Posture NO.4 Walking style
Keywords: pace adjustment, body relaxation
Walk 2 kilometers each time, adjust the pace to 50 to 70 steps per minute, and relax your body while walking. The biggest effect of walking like this is to relieve stress, relax your shoulders, back, etc., and relax your leg muscles.
Posture NO.5: Powerful Walking Style
Keywords: pace frequency, whole body effort, arm swing
The walking distance should be no less than 2 kilometers each time, and the pace frequency should be 100 steps per minute. When walking, the whole body should exert strength and the arms should swing widely. Walking vigorously can burn leg fat to the maximum extent and reduce the risk of high blood pressure, diabetes, cholecystitis, heart disease, etc. disease probability.
Posture NO.6: Kick backwards
Keywords: When you kick your back leg hard, sometimes you can lift your entire body.
To make it easier for you to exert force, you can choose to put your hands on your hips, and then kick your legs back hard, walking backwards like this to stretch your ligaments as much as possible.

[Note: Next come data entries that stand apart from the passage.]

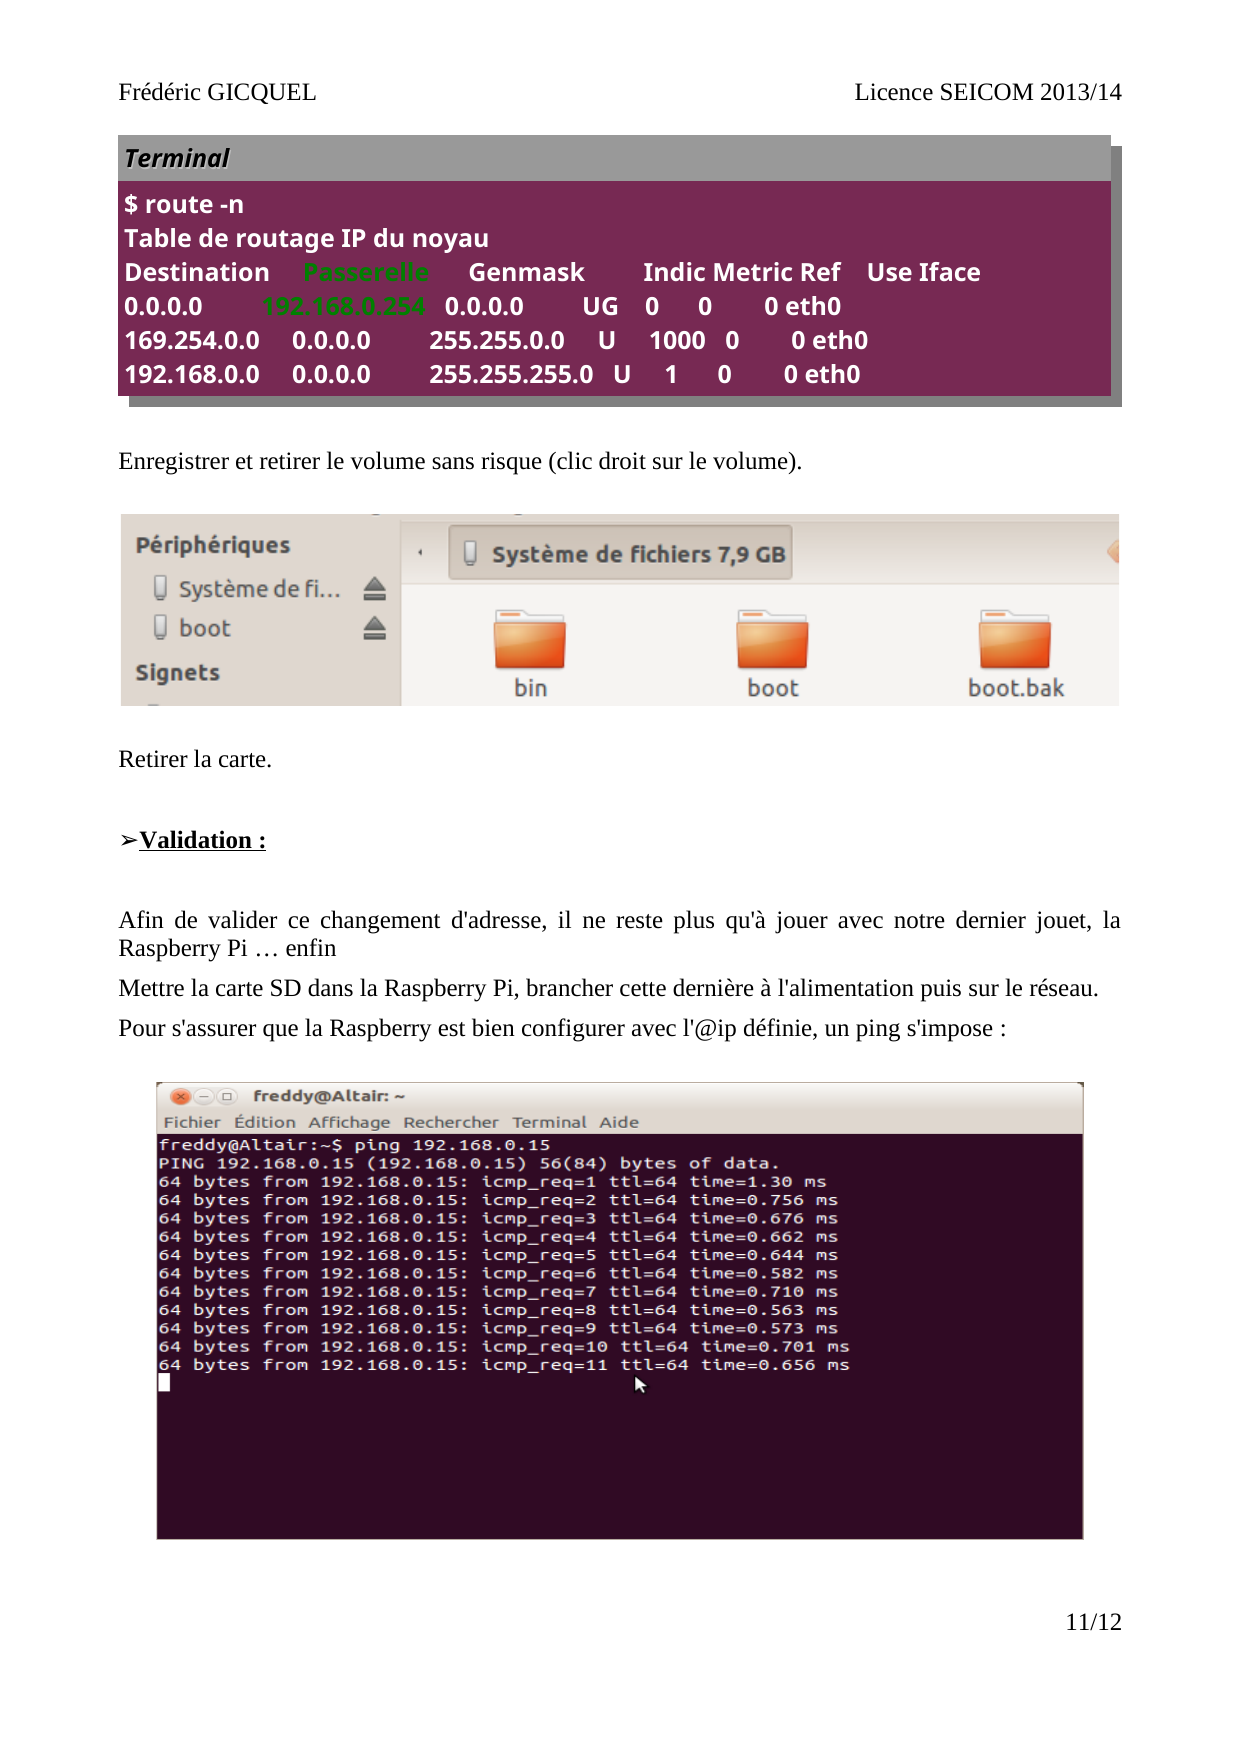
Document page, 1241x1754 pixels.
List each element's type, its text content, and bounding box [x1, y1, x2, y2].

picture [156, 1082, 1084, 1540]
table_header Terminal [118, 135, 1111, 181]
text Pour s'assurer que la Raspberry est bien configurer avec l'@ip définie, un ping s'impose : [118, 1014, 1122, 1042]
text ➢Validation : [118, 826, 1122, 854]
table_cell $ route -n Table de routage IP du noyau Destination Passerelle Genmask Indic Metric Ref Use Iface 0.0.0.0 192.168.0.254 0.0.0.0 UG 0 0 0 eth0 169.254.0.0 0.0.0.0 255.255.0.0 U 1000 0 0 eth0 192.168.0.0 0.0.0.0 255.255.255.0 U 1 0 0 eth0 [118, 181, 1111, 396]
text Mettre la carte SD dans la Raspberry Pi, brancher cette dernière à l'alimentation puis sur le réseau. [118, 974, 1122, 1002]
picture [120, 514, 1120, 706]
text Afin de valider ce changement d'adresse, il ne reste plus qu'à jouer avec notre dernier jouet, la Raspberry Pi … enfin [118, 906, 1122, 962]
text Enregistrer et retirer le volume sans risque (clic droit sur le volume). [118, 447, 1122, 474]
text Retirer la carte. [118, 746, 1122, 773]
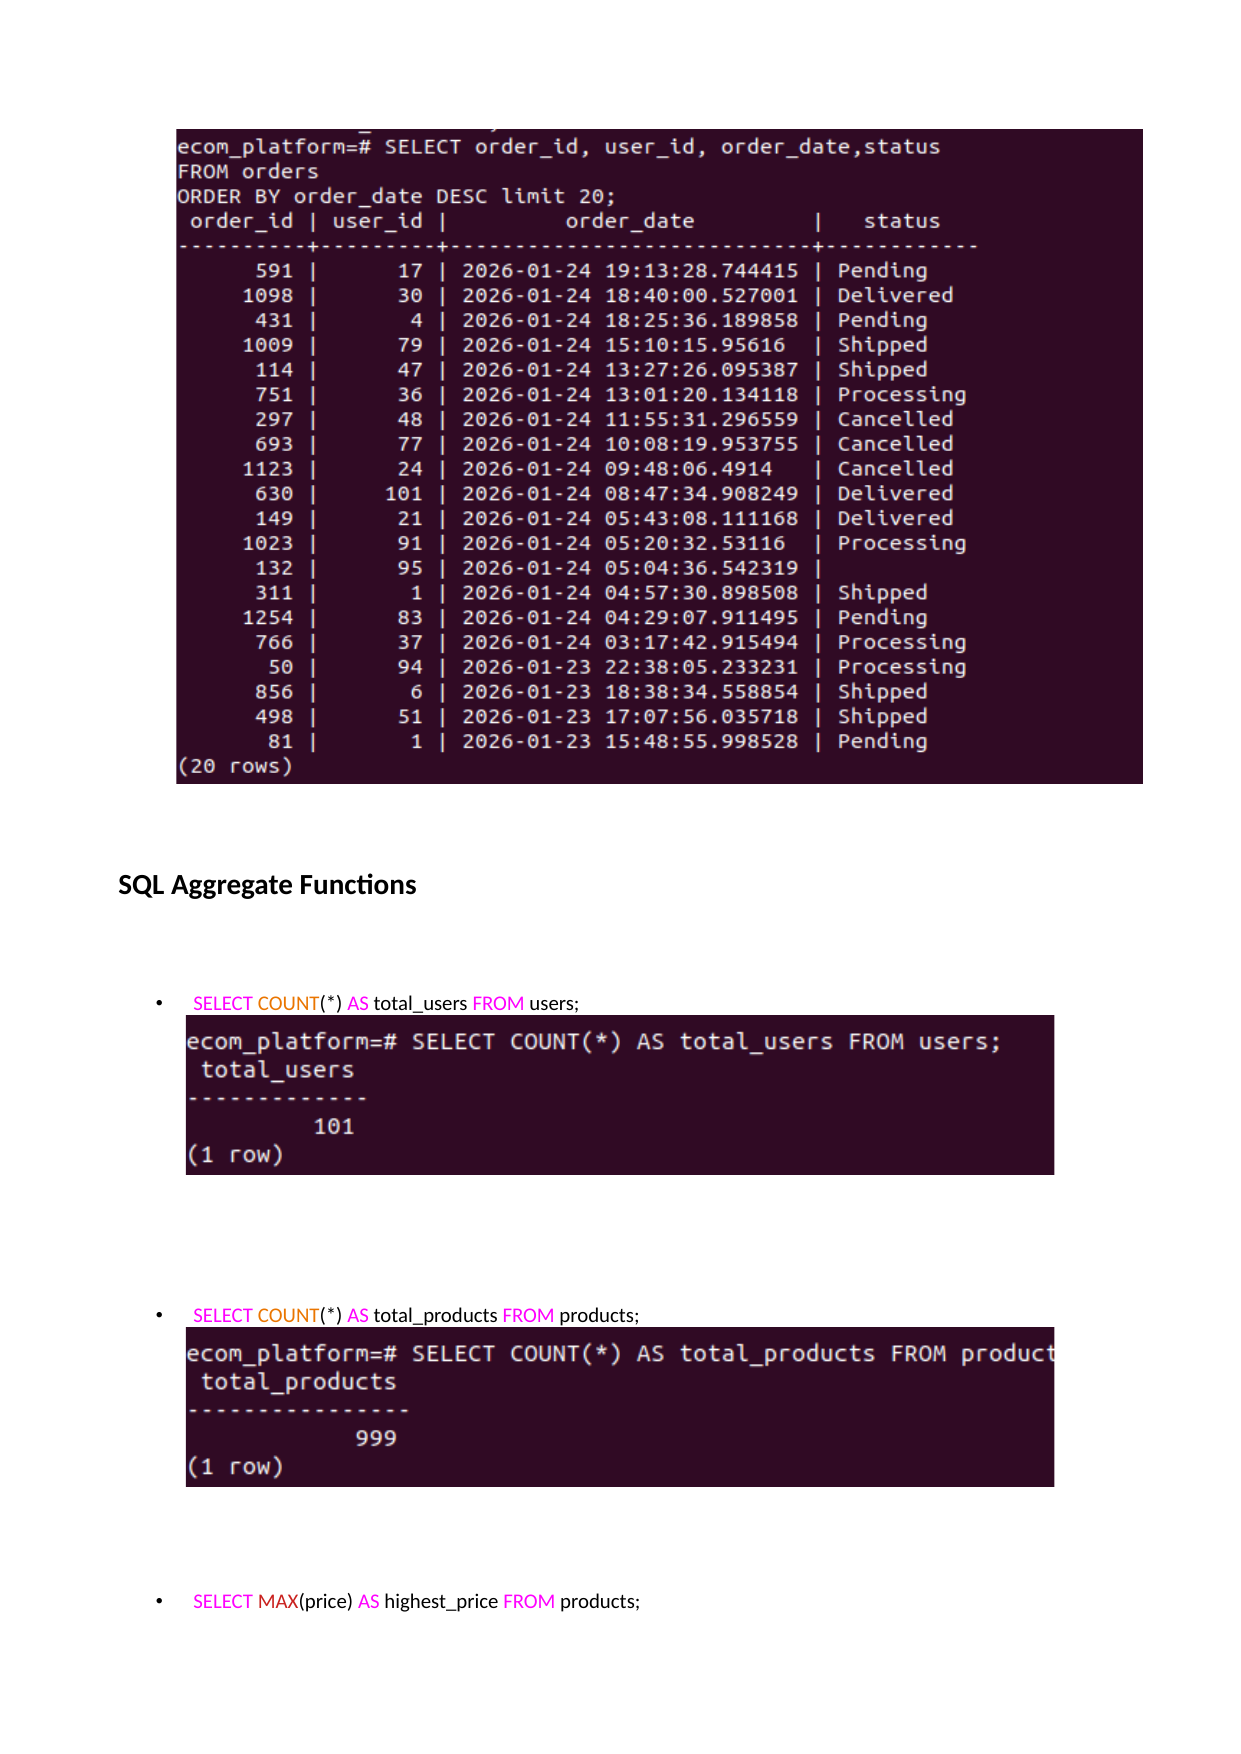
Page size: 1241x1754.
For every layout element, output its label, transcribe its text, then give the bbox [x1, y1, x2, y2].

Posture No.7: Walking crosswise
Keywords: When your left leg is pinned to your right leg, try to make it wider.
Cross your legs and press the right thigh with the inner left thigh muscles, and then press the left thigh with the inner right thigh muscles. Just like this, you walk gracefully, and the lateral thigh muscles are continuously lengthened.
Posture NO.8 Walking and jumping
Keywords: Jump hard!
Big jump is a kind of unrestrained exercise, just like if you want to grow taller, this kind of exercise can relax and tighten the leg muscles, thus shaping the round leg curve.
Before walking to lose weight, you need to make some preparations. Prepare comfortable flat shoes, which will be more convenient and comfortable when walking. Then you can prepare antiperspirant lotion. It is suitable to prepare sunscreen when walking outdoors when the sun is strong. In addition, you should prepare towels or wet wipes to dry your sweat in time after walking to prevent cold . Also note that after you’re done walking, massage your legs. It is best to sit down and massage the thighs and calves. This can prevent the meat in the legs from turning into muscles, and it can also help you get rid of carrot legs. If it is rainy and foggy weather, then do not walk, and it is best not to walk next to a motorway to avoid road dust from damaging your lungs.